Judith regresó de la cocina con el desayuno.
—¿No comerás algo primero? —le preguntó a su padre.
El señor Bailey meneó la cabeza, levantándose.
—Lo primero es lo primero —dijo, y fue al salón en busca de papel y tinta.
—Suerte que el señor Mallory está ayudando a los Herrington —dijo Judith, tomando asiento junto a su hermana—. Fue muy amable al venir a comunicarnos la desaparición de su prima ¿no crees, Caitlin? Y que tacto tuvo al hablar contigo en primer lugar. Todos en Bath saben que eres la mejor amiga de Linda.
Caitlin frunció el ceño. Le costaba creer que Derek estuviese apoyando a sus tíos desinteresadamente.
Si los Herrington venían a Fenimore Hill, ¿acudiría también su sobrino? Caitlin todavía no se sentía con fuerzas para enfrentarse a él.
—No dejes que el asunto de Linda te deprima —dijo la señora Bailey, creyendo que era eso lo que turbaba a su hija—. Seguro que pronto darán con ella, y entonces se arreglaran las cosas. Ahora tienes que pensar en tu salud.
Caitlin comió un par de bocados para contentar a su madre. Luego se giró hacia a su hermana.

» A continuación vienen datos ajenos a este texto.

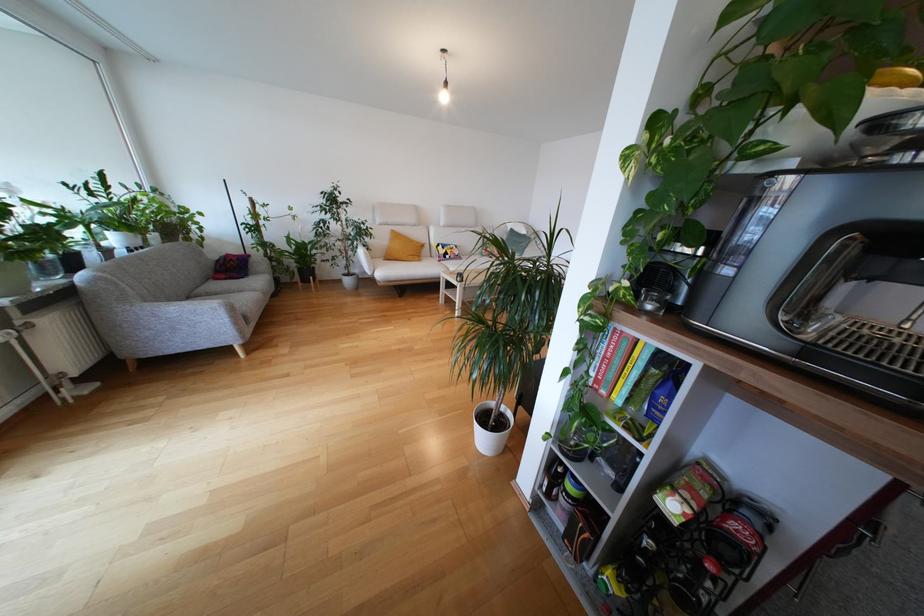
Find the location of a particular element. This screenshot has height=616, width=924. radiator valve is located at coordinates (8, 358).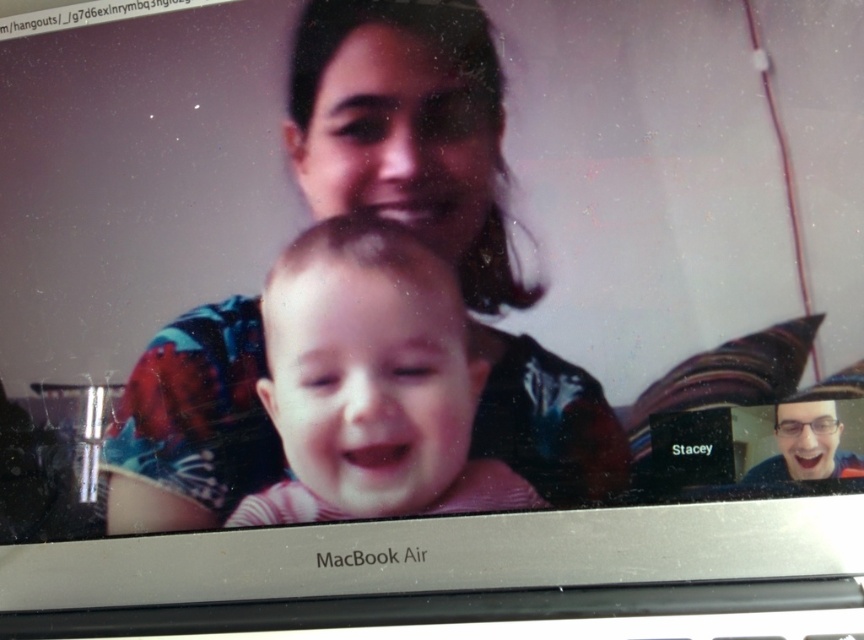
Question: Does matte black shirt at center appear on the right side of pink striped shirt at center?

Choices:
 (A) yes
 (B) no

Answer: (B)

Question: Based on their relative distances, which object is nearer to the glossy black glasses at upper right?

Choices:
 (A) matte black shirt at center
 (B) pink striped shirt at center

Answer: (B)

Question: Which point is closer to the camera?

Choices:
 (A) matte black shirt at center
 (B) pink striped shirt at center
 (C) glossy black glasses at upper right

Answer: (C)

Question: Which point is closer to the camera?

Choices:
 (A) glossy black glasses at upper right
 (B) matte black shirt at center
 (C) pink striped shirt at center

Answer: (A)

Question: Does matte black shirt at center appear on the left side of pink striped shirt at center?

Choices:
 (A) yes
 (B) no

Answer: (A)

Question: Is the position of matte black shirt at center less distant than that of pink striped shirt at center?

Choices:
 (A) no
 (B) yes

Answer: (B)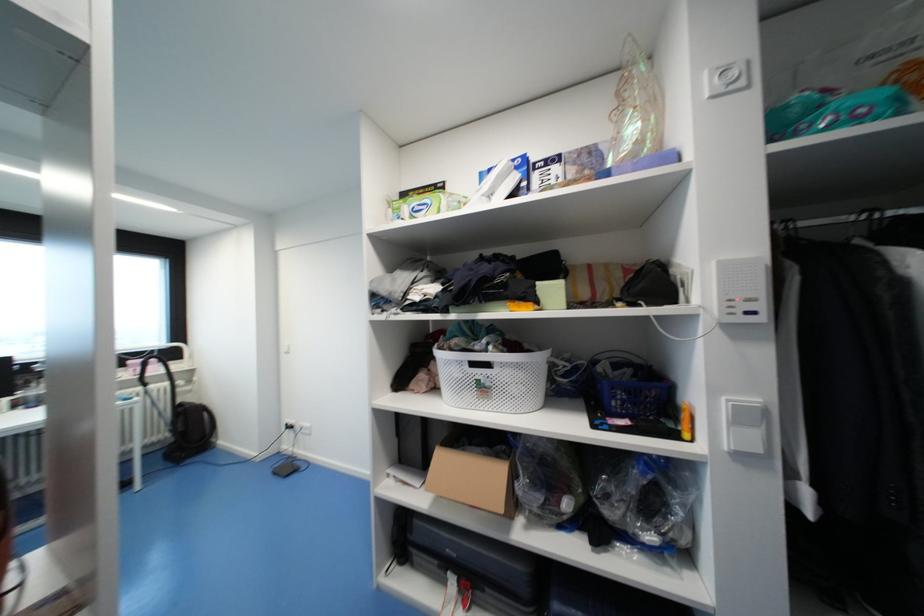
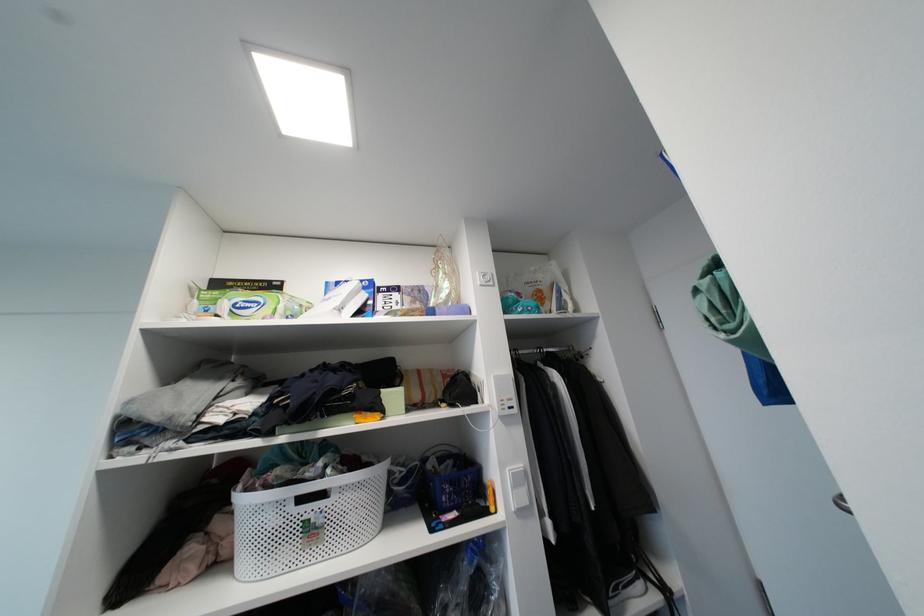
The first image is from the beginning of the video and the second image is from the end. How did the camera likely rotate when shooting the video?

—Siento lo de la boda —dijo—. No tenías por qué haberla atrasado.
—Pues yo creo que sí —replicó Judith, bromeando—. Oswyn y yo lo hablamos y estuvimos de acuerdo en aplazar la fecha. La celebraremos a finales del mes que viene. El coronel Tutton también se mostró conforme.
—Incluso a mí me sorprendió que ese viejo cascarrabias no pusiese pegas —admitió la señora Bailey mientras recogía el plato de Caitlin y se lo llevaba a la cocina.
—Porque en el fondo tiene buen corazón —replicó Judith, girándose hacia la puerta. Cuando su madre salió, se giró hacia su hermana—. Por cierto, ¿cómo no me habías dicho que tenías un admirador?
—¿Perdón?
—Mientras estabas enferma llegaron varias cartas de un caballero. Las guardé en tu escritorio, pero no me preguntes quién es. Nunca antes había oído ese nombre.
Caitlin frunció el ceño. ¿Habría sido Derek Mallory tan hipócrita como para escribirle bajo un seudónimo?
—No tan deprisa. —Judith detuvo a su hermana cuando esta intentó levantarse—. Primero caminemos un poco, sin salir de casa.
—Pero...
—No hay peros que valgan. Sea quien sea, tendrá que esperar un poco más.